TASK INSTRUCTIONS:
(1) According to the Veracity Tortoise tutorial, what is the default branch on the Commit dialog's Branch tab?
(2) Decide whether each statement agrees with the Veracity Tortoise tutorial, answering yes or no and quoting the words that settle it: (a) Items are taken off the context menu only according to how many items are selected. (b) In a new working folder and repository, a user has to be set before committing. (c) To clone a repository, you pick that repository's name from the Repository dropdown.
(3) Write the next part of the Veracity Tortoise tutorial, starting after its final sentence.

EXCERPTED TEXT:
Jeremy%20Sheeley's gravatar image

Jeremy Sheeley ♦

edited Dec 15 '11 at 10:46


Tortoise clients are a popular GUI interface for version control on windows. Many people like having the ability to manipulate their version control programs from inside the Windows Explorer interface. The Veracity Tortoise client is a little different from other Tortoise clients, so this document will guide users through the transition.

The context menu

The initial point of interaction for most operations is the Windows Explorer context menu. Outside a Veracity working copy, the context menu will look like this:

Context Menu outside of a working copy

The Create Dialog

The Create Dialog

The first dialog most people will use is the Create Working Copy dialog. The operations that you can do while creating a new working copy with this dialog are:

  • Create a new repository.
  • Clone a remote repository.
  • You may also simply checkout a an existing local repository.

To create a new repository or clone a repository, choose <New Repository> from the Repository dropdown. If a repository is being cloned, or an existing local repository is being checked out, the Checkout Revision section will allow you to choose which revision or branch to use when setting up the working copy. For this document, I'll just create a new, empty repository.

Working inside explorer

Now that there is a Veracity Working Copy, the context menu has changed.

Context menu inside a working copy

Note that all operations are available from the context menu, regardless of the working folder contents. Operations are only removed from the context menu based on the number of items currently selected (for example, you can't simultaneously rename multiple files).

For the purpose of this tutorial, we'll create two new files. Right-click one of the files and choose Add. The Add dialog will look like this:

The Add dialog

In the Add dialog, click Ok with only one of the files selected (this will make sense in a minute, promise).

The Commit Dialog

Now to commit our first changeset. From the Windows Explorer context menu, choose Veracity Commit.

The Commit Dialog

Since this is a new working folder and repository, you will need to set a user before you can commit. Click the "set current user link" to bring up the settings dialog. Enter your username, and click OK in the settings dialog. You will be prompted to create the user.

Creating the user

Now, back in the Commit dialog, you will notice that one file is Added, and one file is still Found. Let's fix that, by right-clicking the Found file, and Choose Add from the context menu. I told you that it would make sense. The context menu for the commit dialog has lots of useful operations, such as reverting changes, deleting Found files or diffing modified files.

Add from the commit dialog's context menu

While you're in the commit dialog, take a look at the Branch tab. That's where you can choose to associate this changeset with a particular branch, or commit it without a branch. The default branch is master, and that's ok.

(Saved entries)
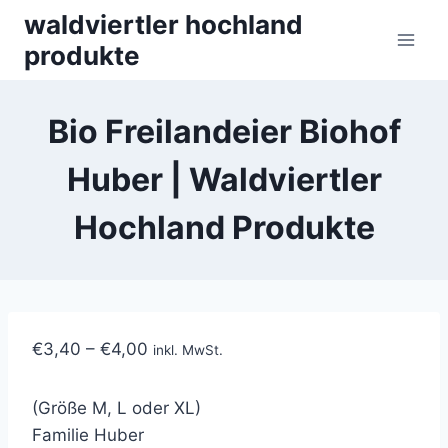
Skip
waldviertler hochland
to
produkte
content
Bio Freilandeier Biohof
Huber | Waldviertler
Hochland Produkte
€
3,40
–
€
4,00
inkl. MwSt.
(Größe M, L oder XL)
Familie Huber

==

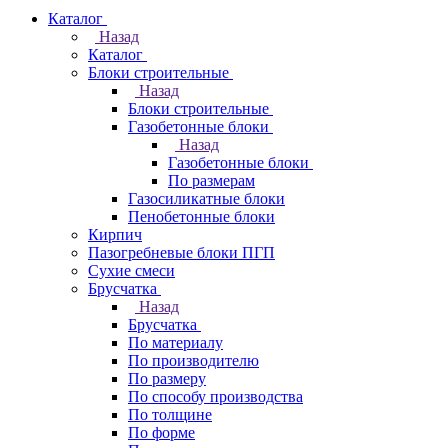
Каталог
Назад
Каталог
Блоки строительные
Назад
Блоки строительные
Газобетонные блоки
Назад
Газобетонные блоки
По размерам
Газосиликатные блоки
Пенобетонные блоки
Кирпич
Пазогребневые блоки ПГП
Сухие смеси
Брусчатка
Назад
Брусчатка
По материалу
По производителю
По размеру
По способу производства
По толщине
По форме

ANSWERS BY TASK:
(1) The default branch is master.

(2)
(a) Yes: "Operations are only removed from the context menu based on the number of items currently selected"
(b) Yes: "Since this is a new working folder and repository, you will need to set a user before you can commit."
(c) No: "To create a new repository or clone a repository, choose <New Repository> from the Repository dropdown."

(3)
Now commit your two added files. Don't forget to enter a change set comment.

Back to Windows Explorer

Returning to Windows Explorer, you should see this:

Normal file overlays

Your files should be a pretty green color. If you ever feel like the icons haven't refreshed properly in Explorer, you can use the F5 key in Windows Explorer to refresh the icons.

Here's the list of icons that you can expect to see in Veracity's Tortoise client, and how they map to Veracity's working copy status.

  • Normal The file or folder is identical to the previous version in Veracity.
  • Added The file or folder has a been added to Veracity, but the add operation has not yet been committed.
  • Modified The file or folder has been modified, moved, or renamed.
  • Conflict The file or folder has a merge conflict that must be manually resolved. Use the context menu in the Commit dialog or the Status dialog to begin resolving conflicts.
  • Found The file or folder is not known by Veracity.
  • Ignored The file or folder is in the list of Veracity ignores.

Sharing Changesets

Sharing is important. Let's make sure that other people get access to our new changeset. Start up the Web Server dialog from the Windows Explorer context menu.

Web Server

Because we want to share our new repository with someone else, we'll have to Stop the server that was automatically started. Now make sure that the "Only accept connections from this computer" is unchecked, and use the Start button to restart the web server.

Now another person is free to clone from your machine using the URL http://YOURMACHINE/repos/YOURREPONAME. They can use the same Create Working Copy dialog as you used above. Once the repository exists on two different computers, you can use the Sync Dialog to transfer changesets between the computers.

The Sync Dialog

When you wish to transfer changes from one computer to another, you use the Synchronize dialog. The other computer must have the Web server running in order to participate the pushing or pulling of changesets.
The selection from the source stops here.